Translating that debate to hybrid or fully WFH gets even more tricky. There might be good business reasons for tracking activity (example: monitoring email and messaging platform use to ensure there’s no data leakage), but it’s still an exercise in trust management…:
One year ago, as countless employees settled into new routines for working from home (WFH), a Reddit user shared a video online of a strange contraption: A wire coat hanger bent out of shape, one side gripping an external USB mouse, the other side latched onto an oscillating fan. As the fan swished left and then right, so, too, did the USB mouse.
What was the point? The device, the Reddit user suggested, was a low-tech defense against workplace surveillance.
“WFH Tip #2: How to always appear online,” read the video’s title.
This laughable attempt to subvert digital workplace monitoring was a bit of a joke, but the video spotlighted an unfortunate reality facing WFH employees today. Rather than being trusted to accomplish their jobs out of physical view, a startling number of employees are being tracked and measured through privacy-invasive software which can surveil their web browsing habits, track their app usage, monitor their screen time—periodically capturing screen images—and even transcribe their phone calls.

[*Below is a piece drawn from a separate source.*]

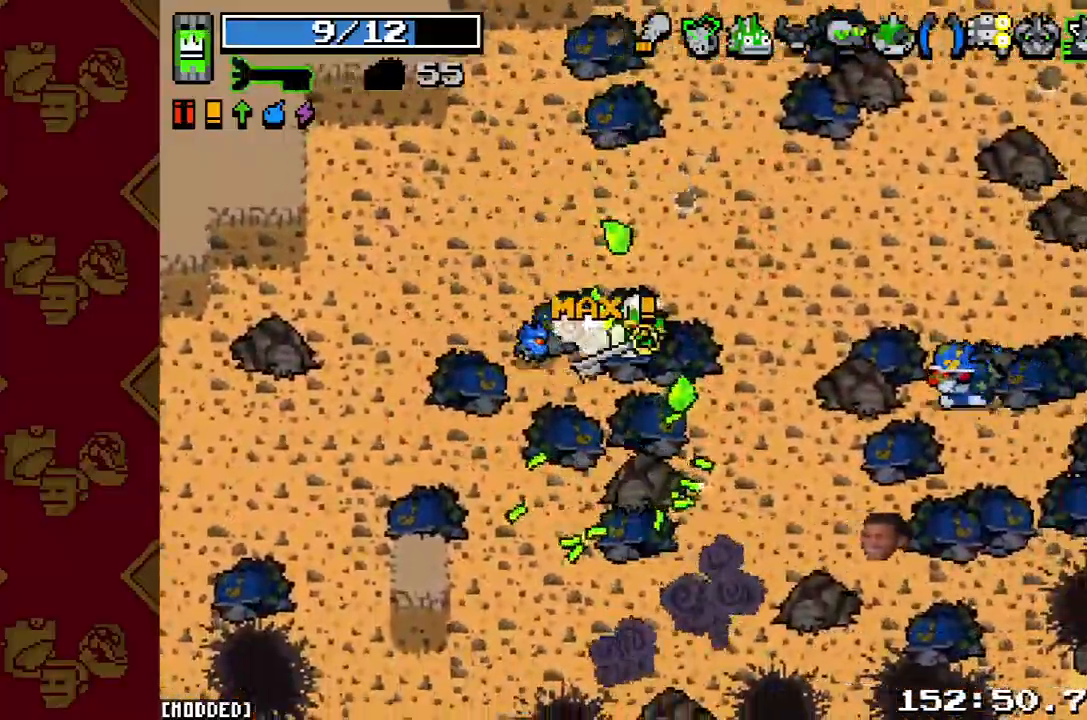
{"buttons": [], "left_stick": "up", "right_stick": "down-right", "button_events": [[233, "R2", "down"], [367, "R2", "up"]]}
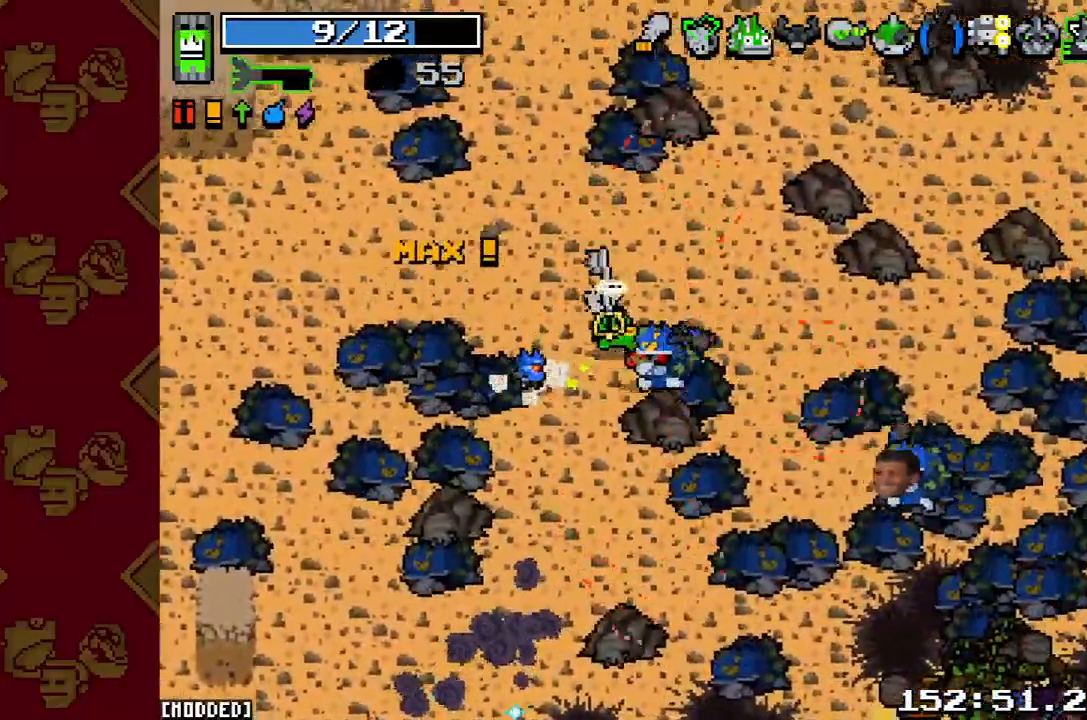
{"buttons": ["R2"], "left_stick": "down-left", "right_stick": "down-right", "button_events": [[100, "R2", "down"], [233, "R2", "up"], [467, "R2", "down"]]}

The fascination with digital workplace surveillance software—sometimes called “bossware”—is increasing, according to a recent survey funded by ExpressVPN, in collaboration with Pollfish. Of the 2,000 employers surveyed, 57 percent “implemented employee monitoring software in the past six months.” Of those that had not deployed such software, 59 percent said they were “very or somewhat likely” to do so in the future.
But employers should caution themselves against likely pushback, as employees in the survey repeatedly expressed contempt for the tools and the behavior it enabled.